The winner Annisa Retni will create a special music composition
This musical composition will be based on the poem Masa Depan by Rob Hammink.
Masa Depan
Bunga, pelataran, pohon, angin,
di mana timur dan barat bertemu,
memberi kepercayaan pada masa depan.
Sebelum aku menemukanmu
dan mengisi masa depanmu yang belum terukir,
warnai fotomu yang muda, penuh perhatian, hitam putih.
Tetesan ecoline melapisi kanvas tropis,
menyebar penghormatan.
Belanda kini mencari satu kalimat itu.
Langit Sumatra biru muda,
tak terbebani di samping reruntuhan tua.
Mereka berbaring, tak bergerak,
terkurung dalam kotak ajaib kita,
di mana kapur barus menyimpan matahari terbit yang pudar.
Puluhan tahun menerima apa yang tak kulihat
namun jelas kurindukan.
Kamu juga memberi warna pada teman-temanmu,
membawa mereka tertawa di hamparan sawah,
dengan kerbau dan sepeda, dalam rentang yang kecil dan besar.
Sifatmu membentangkan spektrum,
seperti warna coklat dan putih,
semua hijau dan semua kuning dalam harmoni.
Teman, mereka adalah teman,
rekan senegara, saudara sejiwa.
Tak semua orang Jepang adalah algojo kamp,
dan tak semua orang Jerman adalah Nazi.
Belanda mencari satu kalimat itu,
penyampaian kalimat itu,
dari kelompok besar yang
terasa aneh bagimu, seperti diriku.
Lihatlah!
Merah putih tertinggal, biru terkoyak.
Dalam kekacauan…
“Semua warna memudar menjadi hitam,
nodanya tak rata.”
Kamu merunduk, menggurat, seolah teriakan dalam hati tak tertahan:
“Apakah ini benar-benar yang diinginkan oleh Tanah Airku?”
Berabad-abad lalu menemukan jalannya,
mengukir jejak baru dengan gagah,
mengikuti setapak yang sama.
Lebih dalam, semakin dalam,
bahkan lumpur terdalam digali.
Mea culpa, mencela diri, dan merentang tanya.
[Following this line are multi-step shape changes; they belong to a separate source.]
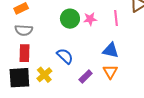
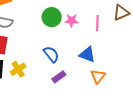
blue semicircle: (65, 56) -> (51, 54), moved
orange triangle: (110, 72) -> (98, 76), moved

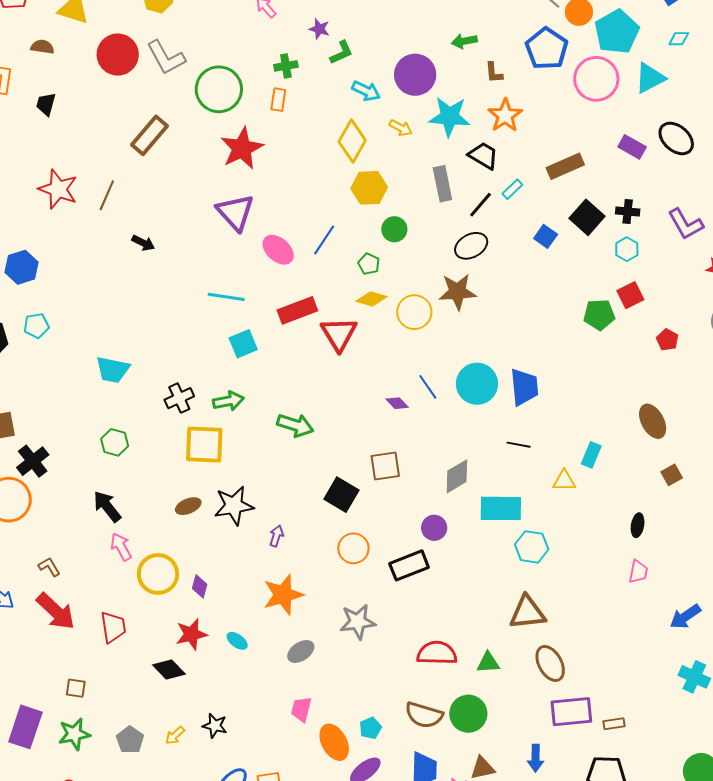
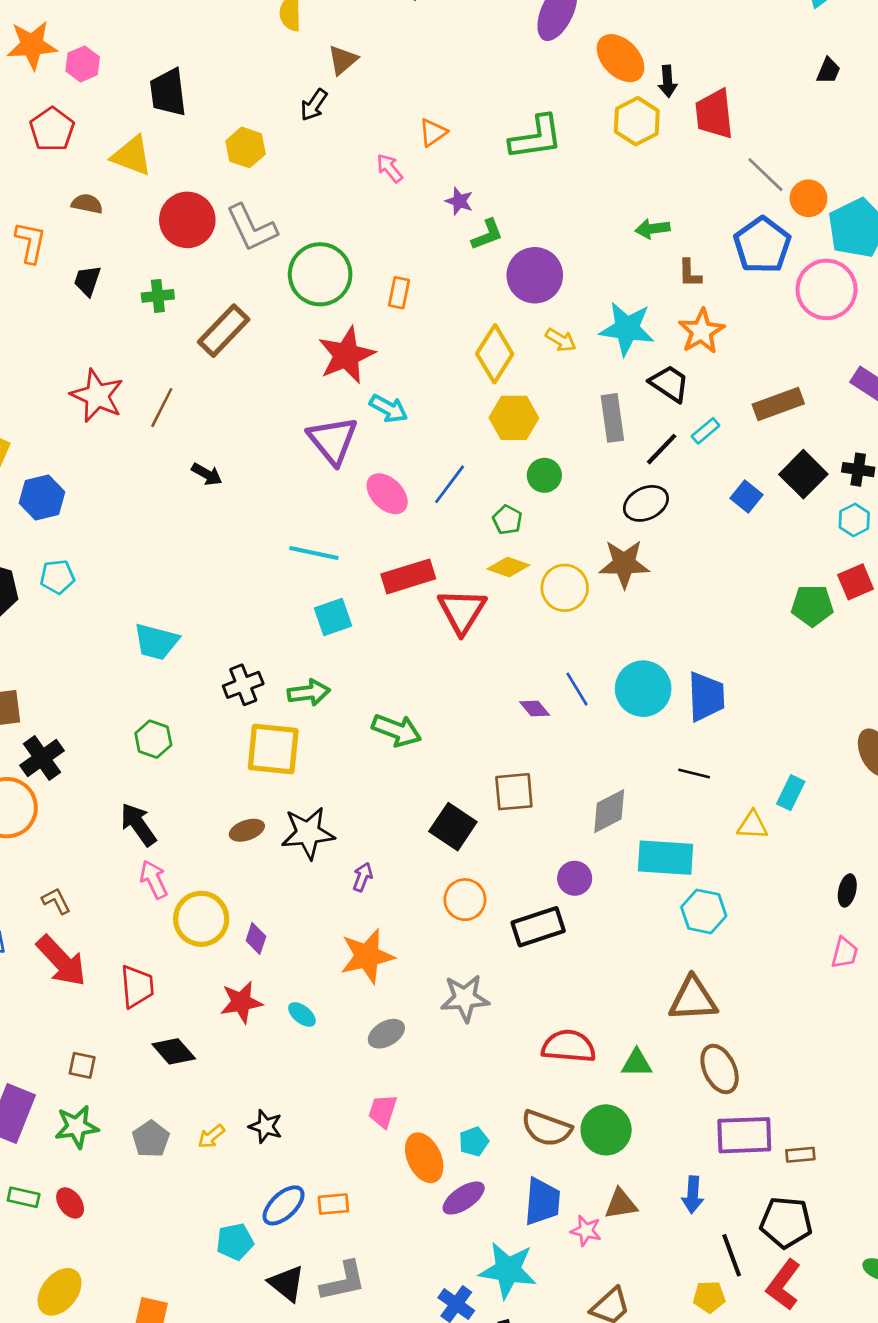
green cross: (286, 66) -> (158, 296), moved
purple circle: (415, 75) -> (535, 275), moved
cyan arrow: (366, 91) -> (389, 409), moved
black diamond: (169, 669) -> (174, 1051), moved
Kebajikan berkelit dari tujuannya,
Apa yang dirindu oleh generasi muda?
Apa makna keajaibanmu dalam pandanganku?
Mendengarkan bukan sekadar ambisi,
cangkul menggali lebih dalam.
Dan lihatlah…
Hati nurani yang sepihak menentukan,
masa depan tragis terus melangkah.
Suara muda tropis, neo-kolonial, terganggu.
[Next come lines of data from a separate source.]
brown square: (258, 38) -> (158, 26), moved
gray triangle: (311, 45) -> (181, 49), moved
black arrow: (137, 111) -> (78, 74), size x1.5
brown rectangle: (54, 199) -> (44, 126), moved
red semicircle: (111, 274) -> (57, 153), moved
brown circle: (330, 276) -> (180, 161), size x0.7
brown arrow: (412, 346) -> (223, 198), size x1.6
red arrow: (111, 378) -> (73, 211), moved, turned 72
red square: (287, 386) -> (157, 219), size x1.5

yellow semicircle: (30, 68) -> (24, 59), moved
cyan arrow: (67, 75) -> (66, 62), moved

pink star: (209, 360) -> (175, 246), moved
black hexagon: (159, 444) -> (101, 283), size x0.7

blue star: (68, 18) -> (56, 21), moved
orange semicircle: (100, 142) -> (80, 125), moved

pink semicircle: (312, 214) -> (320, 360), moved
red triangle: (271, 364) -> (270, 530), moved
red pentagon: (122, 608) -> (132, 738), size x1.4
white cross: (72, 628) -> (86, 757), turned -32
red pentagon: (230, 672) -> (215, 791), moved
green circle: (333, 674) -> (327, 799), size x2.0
Saat aku merenungkan pewarnaanmu,
menghubungkan setiap insan,
jalannya tak terpisahkan,
cahaya yang menerangi bangsa kita.
Ayah, maka satu kalimatmu dan harapanku yang sia-sia
akan bangkit kembali.
Satu kalimat itu…
“Siapa yang hanya melihat ke belakang dalam hitam dan putih,
ia tak akan melihat warna masa depan.”